### What the exercise asks
Can you repeat every line of the records below word for word, leaving out the pictures?

### Record extracts
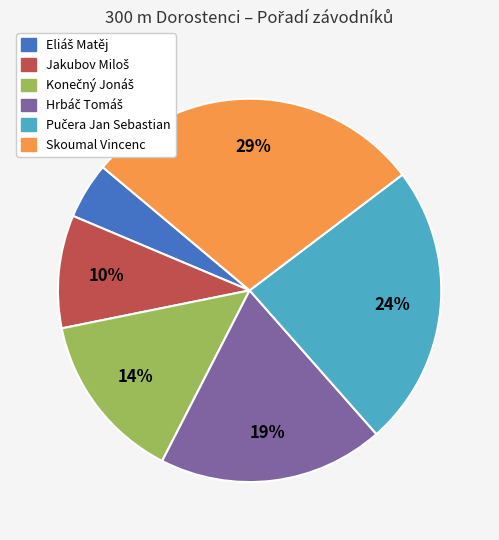

Is there a majority slice in this chart?

No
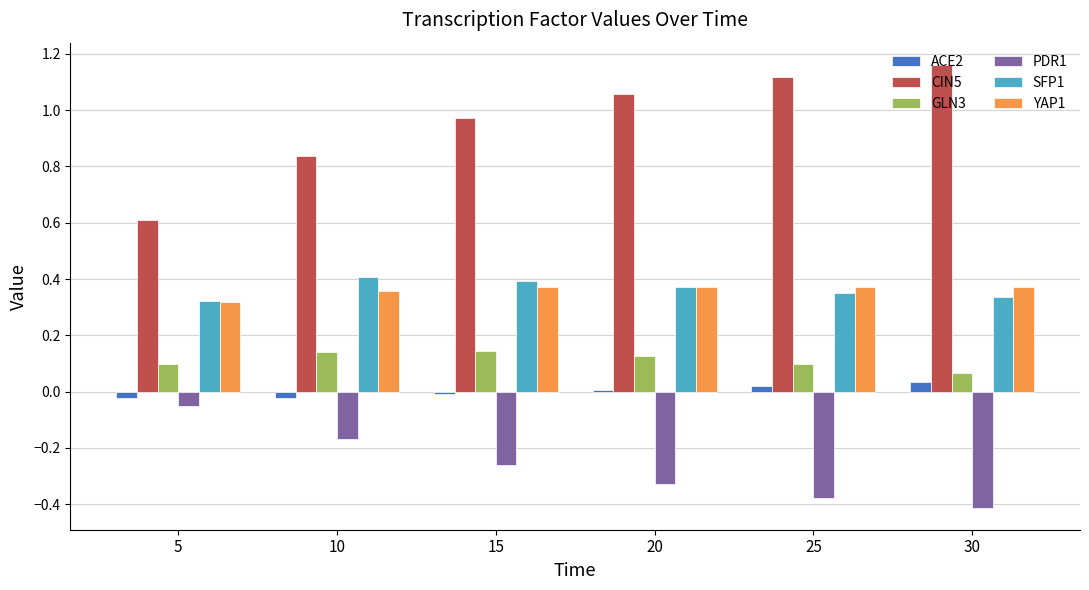

The value of SFP1 at 25 is 0.2. True or false?

False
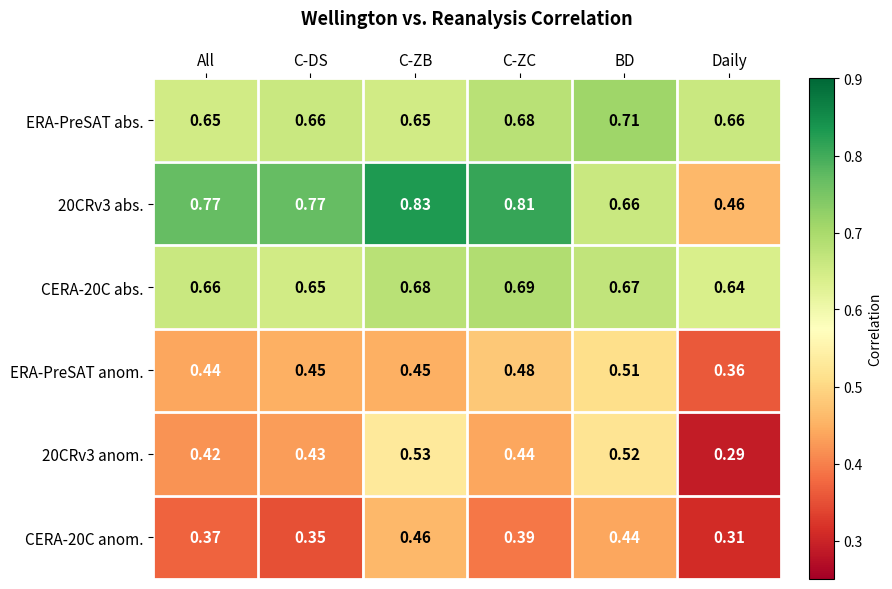

At which category does the chart reach its minimum across all series?

Daily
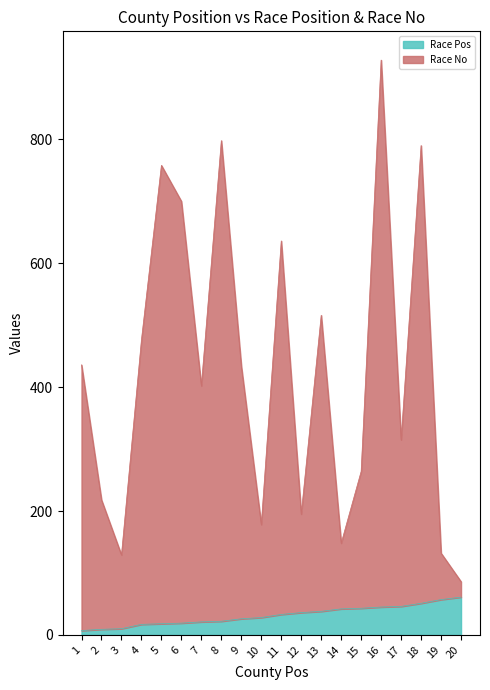

Where does the Race Pos series first go above 33?

12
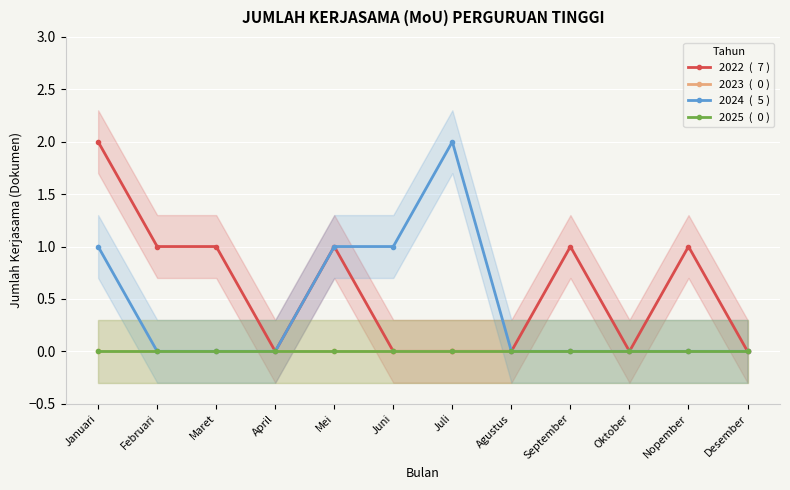

The value of 2024  (  5 ) at September is -1. True or false?

False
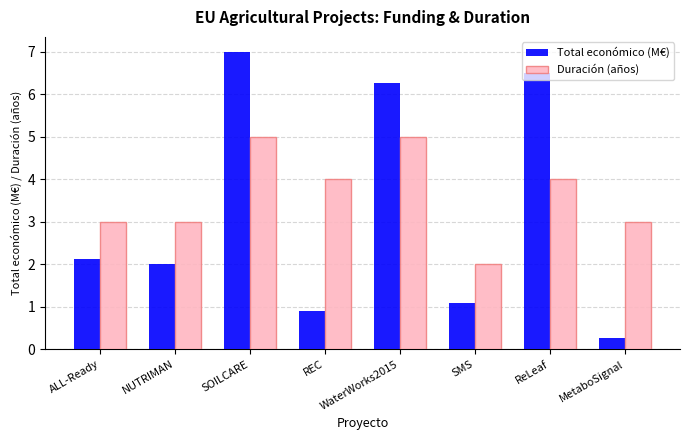

Which category has the lowest value in the Duración (años) series?

SMS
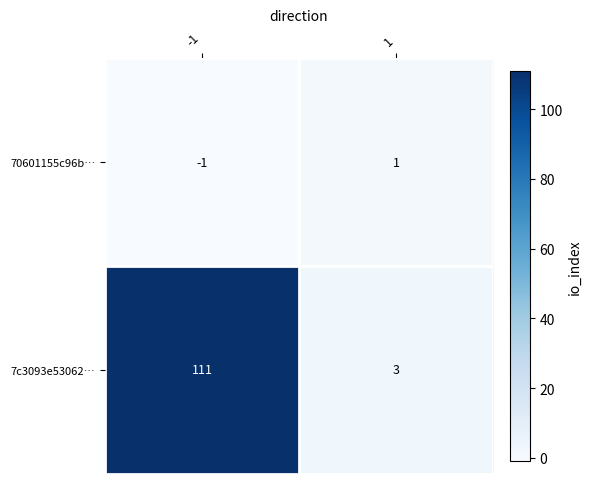

List the series in order of their overall mean, highest first.

7c3093e53062…, 70601155c96b…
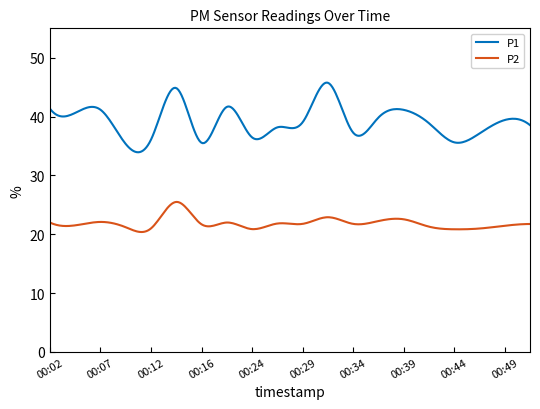

Which series has the widest spread of values?

P1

### Your response
Is there a majority slice in this chart?

No

The value of SFP1 at 25 is 0.2. True or false?

False

At which category does the chart reach its minimum across all series?

Daily

Where does the Race Pos series first go above 33?

12

The value of 2024  (  5 ) at September is -1. True or false?

False

Which category has the lowest value in the Duración (años) series?

SMS

List the series in order of their overall mean, highest first.

7c3093e53062…, 70601155c96b…

Which series has the widest spread of values?

P1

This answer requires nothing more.